La peine de mort a été plus appliquée sous le régime français que sous l’Ancien Régime ou ultérieurement. Dans le département de la Lys, on compte en moyenne une exécution tous les deux mois pendant cette période, en rupture avec l’abolitionnisme de fait qui prévalait dans nos régions depuis le milieu du XVIIIè siècle (1795-1815)

Le 20 octobre 1796, un an après l’annexion de l’espace belge à la France, la guillotine est mise en service pour la première fois sur la Grand-Place de Bruges, chef-lieu du département de la Lys. Les suppliciés sont deux Français, Jean Pigneron et Placide De Lattre, condamnés notamment pour avoir, avec le chef de bande fugitif François Salembier, tué une aubergiste enceinte, grièvement blessé deux autres personnes et volé argent, bijoux et autres biens, dans un établissement situé sur le chemin de Poperinge à Proven.

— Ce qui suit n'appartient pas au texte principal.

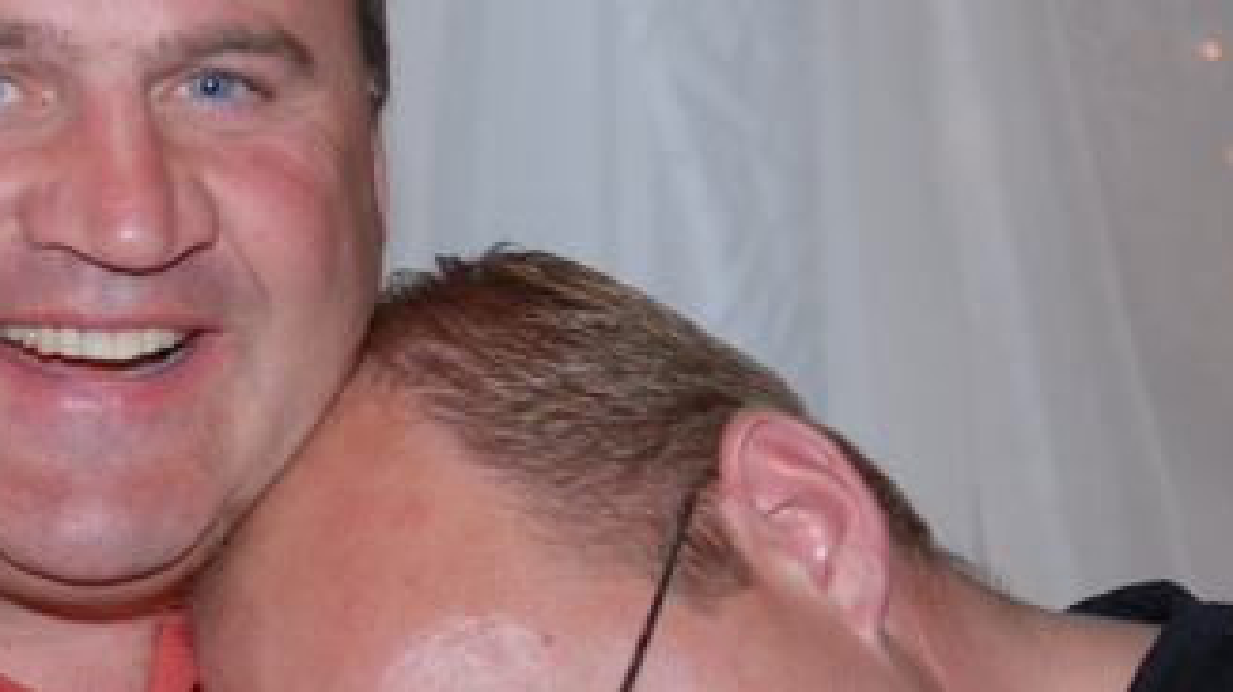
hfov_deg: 13.2
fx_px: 5294
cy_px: 588
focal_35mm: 162
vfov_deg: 7.5
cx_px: 284
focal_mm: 42
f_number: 4
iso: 100
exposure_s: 1/60
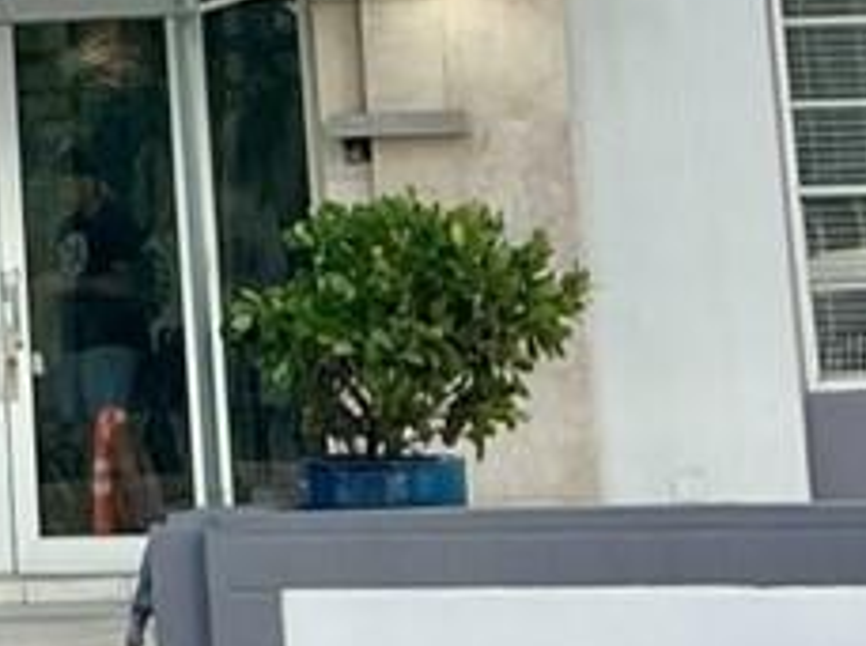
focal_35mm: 182
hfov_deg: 10.6
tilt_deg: +15.5
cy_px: -1058
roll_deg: -0.9
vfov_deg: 7.5
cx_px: -344
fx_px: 4546
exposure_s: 1/4444
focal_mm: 5.7
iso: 50
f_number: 1.5
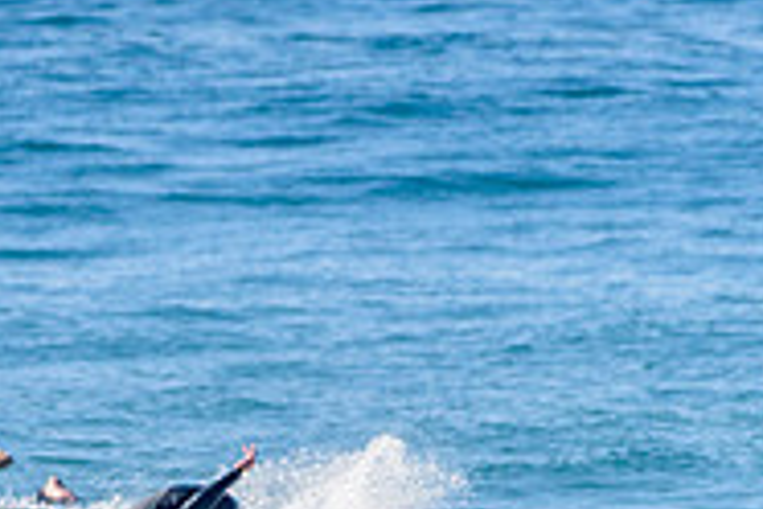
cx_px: 241
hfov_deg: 1.1
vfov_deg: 0.7
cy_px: 548
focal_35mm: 1912
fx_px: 40521
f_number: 5.6
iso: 640
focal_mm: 500
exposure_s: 1/8000
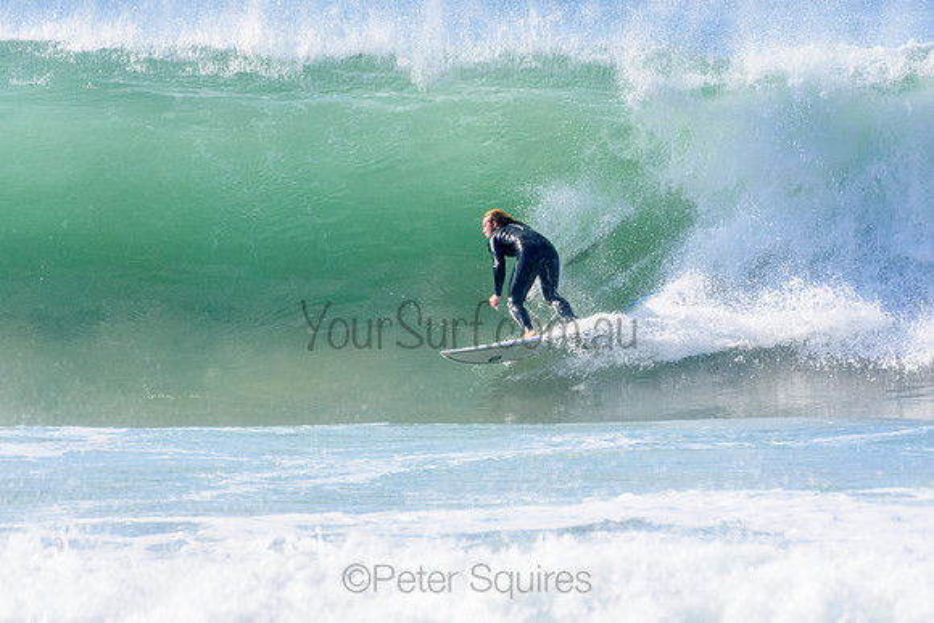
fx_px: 19462
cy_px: 312
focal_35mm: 750
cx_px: 467
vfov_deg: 1.8
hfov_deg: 2.7
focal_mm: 500
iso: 400
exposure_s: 1/2000
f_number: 5.6
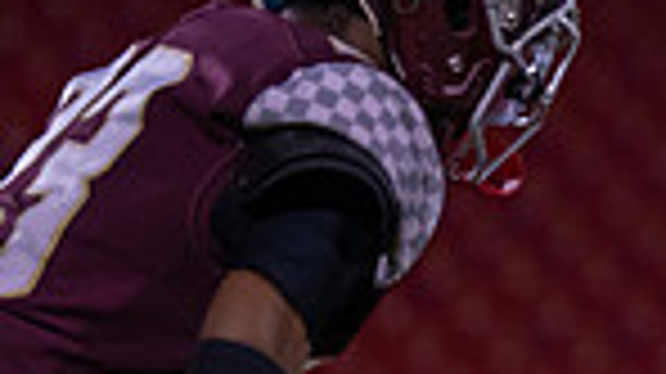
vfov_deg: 1.7
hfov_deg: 2.9
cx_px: 1383
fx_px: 12865
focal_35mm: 729
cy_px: 633
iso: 1600
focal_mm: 136
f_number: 2.8
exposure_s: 1/1600
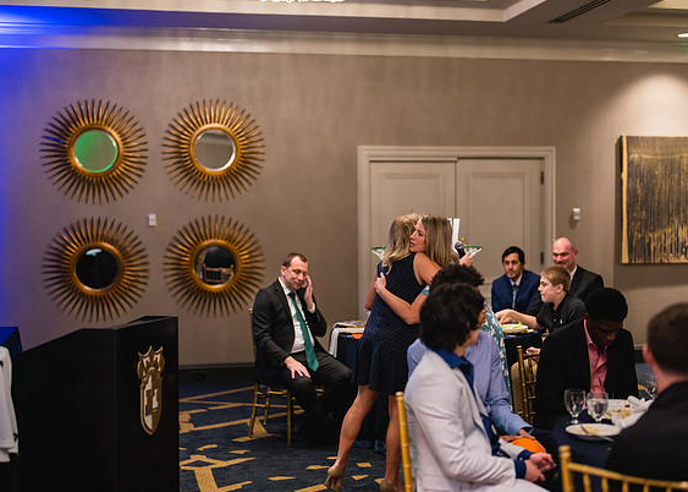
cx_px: 347
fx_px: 1055
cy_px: 252
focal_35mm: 54
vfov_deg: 26.2
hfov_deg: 36.1
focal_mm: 50
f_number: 1.2
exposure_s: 1/400
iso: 1250
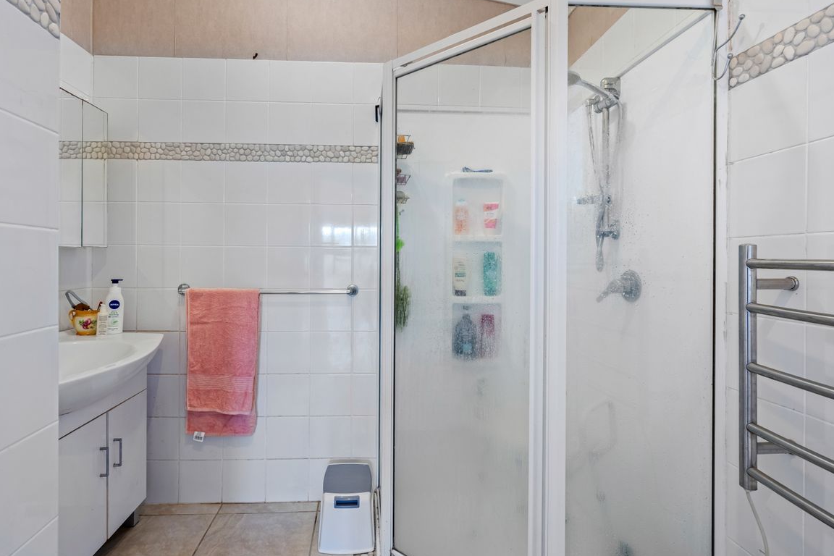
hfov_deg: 89.8
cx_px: 385
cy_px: 258
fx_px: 417
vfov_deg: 67.3
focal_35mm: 18
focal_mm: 16
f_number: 5.6
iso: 1000
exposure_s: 1/6
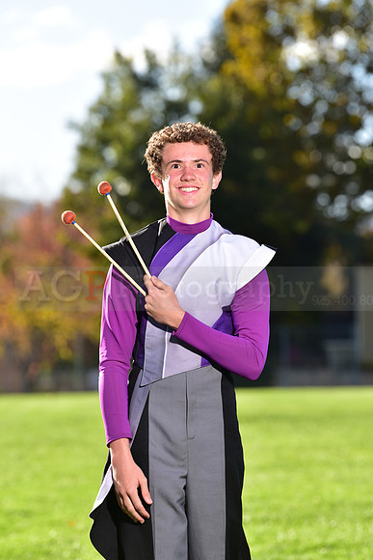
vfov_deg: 11.1
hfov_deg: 7.4
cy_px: 280
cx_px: 186
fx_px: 2873
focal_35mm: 185
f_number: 5
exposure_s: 1/250
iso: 80
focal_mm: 185
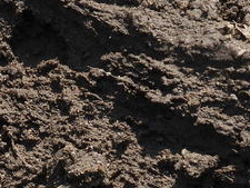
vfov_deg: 1.6
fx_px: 6568
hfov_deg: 2.2
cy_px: -132
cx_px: 96
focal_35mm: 909
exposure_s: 1/320
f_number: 5.6
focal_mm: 42.8
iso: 100
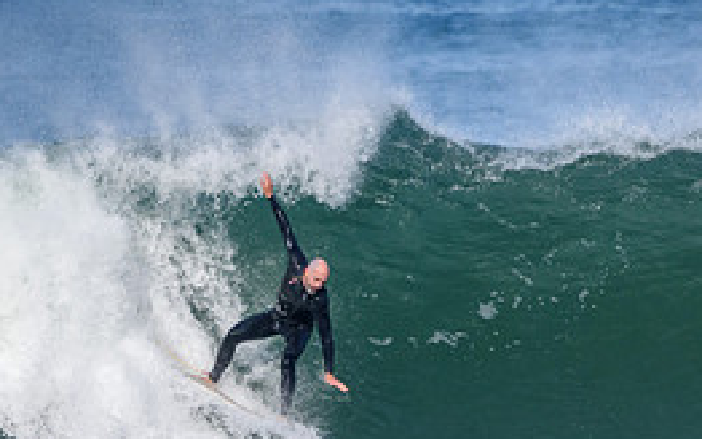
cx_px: 431
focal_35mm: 1288
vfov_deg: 1.0
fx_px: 24652
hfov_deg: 1.6
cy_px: 494
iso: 400
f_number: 5.6
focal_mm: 380
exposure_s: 1/2000
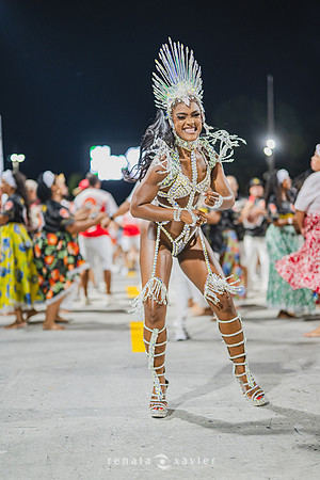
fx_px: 667
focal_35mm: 50
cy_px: 240
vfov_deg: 39.6
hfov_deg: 27.0
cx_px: 160
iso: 1600
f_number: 1.3
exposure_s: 1/1000
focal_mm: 50
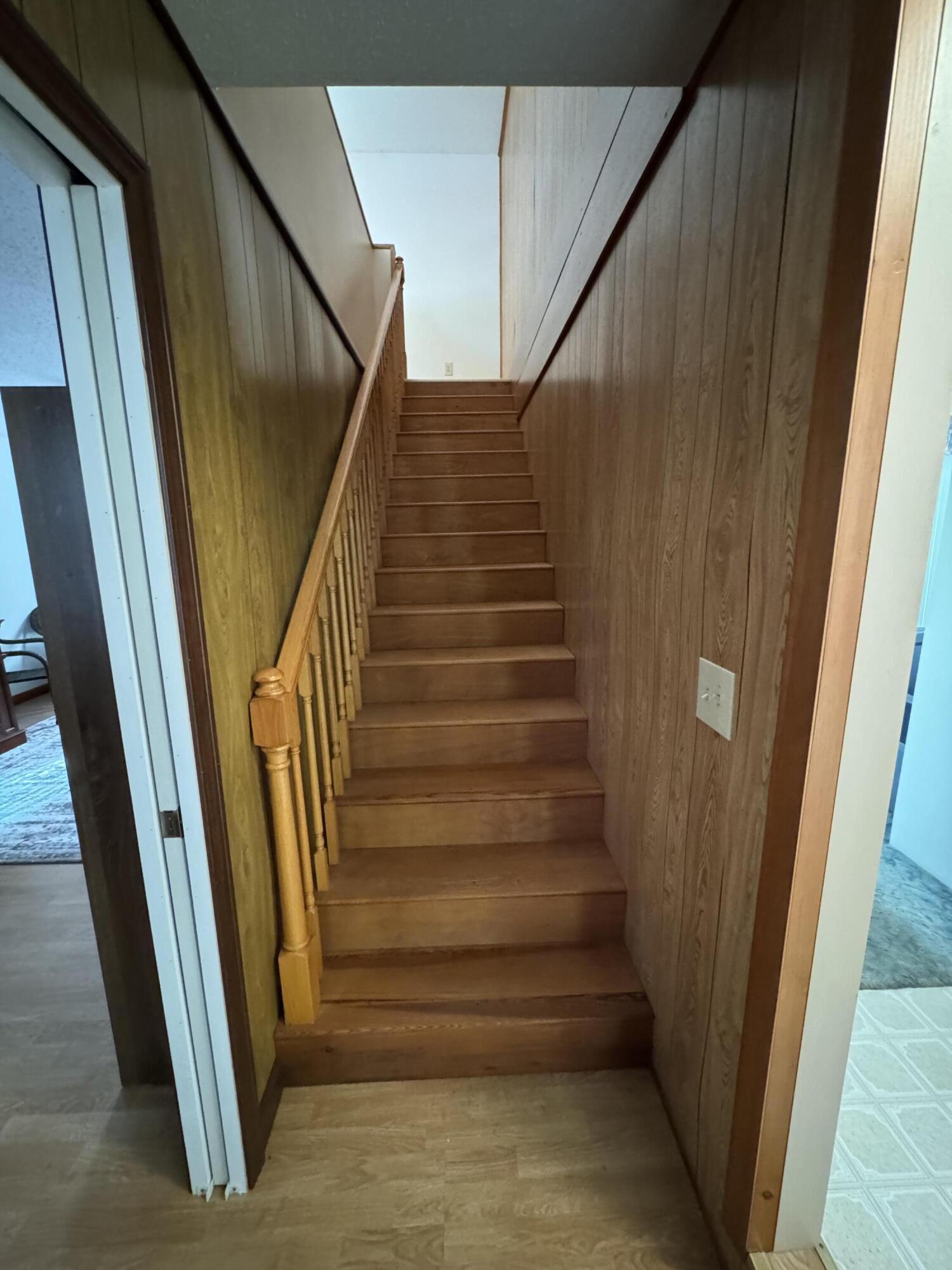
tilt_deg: -11.0
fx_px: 513
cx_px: 476
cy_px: 635
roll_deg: +1.1
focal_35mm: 14
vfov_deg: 102.1
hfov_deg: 85.7
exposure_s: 1/30
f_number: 2.2
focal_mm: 2.22
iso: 1250
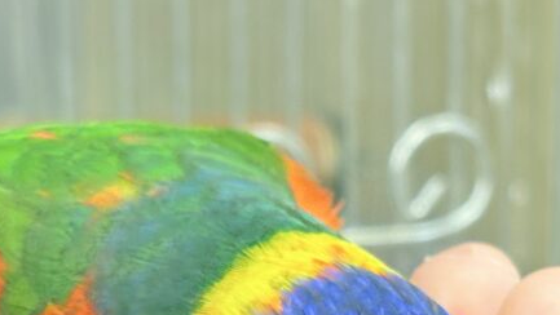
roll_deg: +1.6
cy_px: 411
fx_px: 2332
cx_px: 335
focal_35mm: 157
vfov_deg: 7.7
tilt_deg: -12.6
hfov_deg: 13.7
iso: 100
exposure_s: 1/50
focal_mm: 5.96
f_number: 1.6
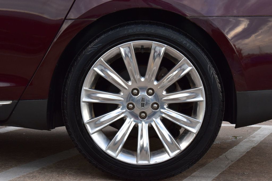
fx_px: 623
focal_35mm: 82
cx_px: 136
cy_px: 90
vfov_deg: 16.5
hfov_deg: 24.6
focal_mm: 55
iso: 400
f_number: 8
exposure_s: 1/50
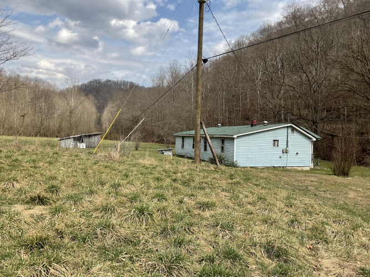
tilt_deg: +1.1
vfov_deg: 48.2
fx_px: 310
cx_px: 185
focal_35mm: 29
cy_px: 138
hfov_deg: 61.7
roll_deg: -1.5
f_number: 1.8
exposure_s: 1/1490
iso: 16
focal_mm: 3
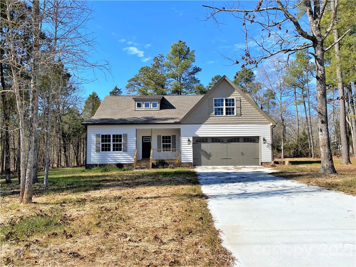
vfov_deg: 53.1
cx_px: 178
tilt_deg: +4.4
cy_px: 134
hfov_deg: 67.3
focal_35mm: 26
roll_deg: +1.1
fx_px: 267
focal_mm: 4.25
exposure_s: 1/2222
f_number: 1.8
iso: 32
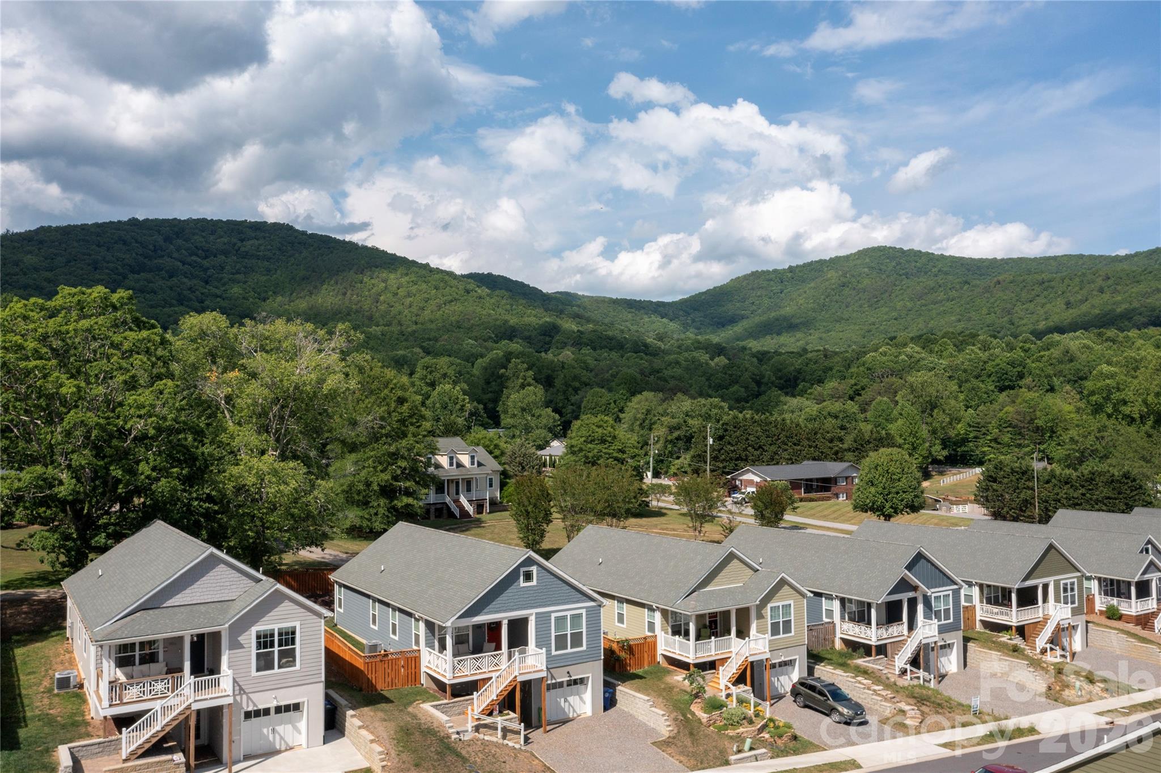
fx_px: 902
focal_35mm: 28
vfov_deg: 46.4
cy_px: 386
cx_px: 580
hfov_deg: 65.5
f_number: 6.3
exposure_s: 1/640
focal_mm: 10.26
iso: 100
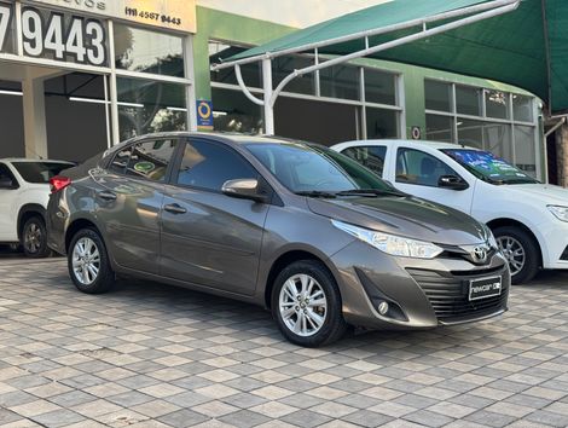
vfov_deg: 30.3
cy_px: 214
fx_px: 789
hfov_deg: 39.6
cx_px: 284
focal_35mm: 48
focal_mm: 6.76
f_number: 1.78
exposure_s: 1/326
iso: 64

Le 28 septembre 1813, la dernière peine de mort sous le régime français dans la future province de Flandre-Occidentale est prononcée à l’encontre de Catherine Le Ducq, une bouchère d’Ypres âgée de 25 ans, convaincue d’avoir empoisonné sa sœur cadette à l’arsenic. Après le rejet de son pourvoi en cassation, elle adresse une demande de grâce à… Guillaume Ier, qui ne règne pas encore en Belgique mais y exerce le gouvernement général au nom des puissances alliées. Le recours est rejeté et l’exécution a lieu le 11 octobre 1815.

Entre ces deux dates, toujours dans le même département, 118 hommes et 12 femmes ont été livrés au bourreau par le tribunal criminel, la cour de justice criminelle (à partir de 1804) et la cour d’assises (à partir de 1811), auxquels s’est ajouté le tribunal criminel spécial (sans jury) mis sur pied par Napoléon. Onze de ces déchus du droit à la vie ont échappé au couperet pour des raisons diverses (un suicide, un décès inexpliqué, une évasion, une contumace, deux grâces impériales, cinq cassations). Des 119 autres résulte une moyenne de près de six exécutions par an – ou une par bimestre –, avec deux années particulièrement « fastes » , 1798 (23) et 1803 (27), parce que deux bandes importantes, celle de Salembier déjà citée et celle de Bakelandt, y sont venues grossir les chiffres. Au recensement manquent en revanche les peines prononcées contre des civils par des tribunaux militaires. Des sources mentionnent bien des cas en terres west-flandriennes, mais les archives qui permettraient de les comptabiliser font défaut.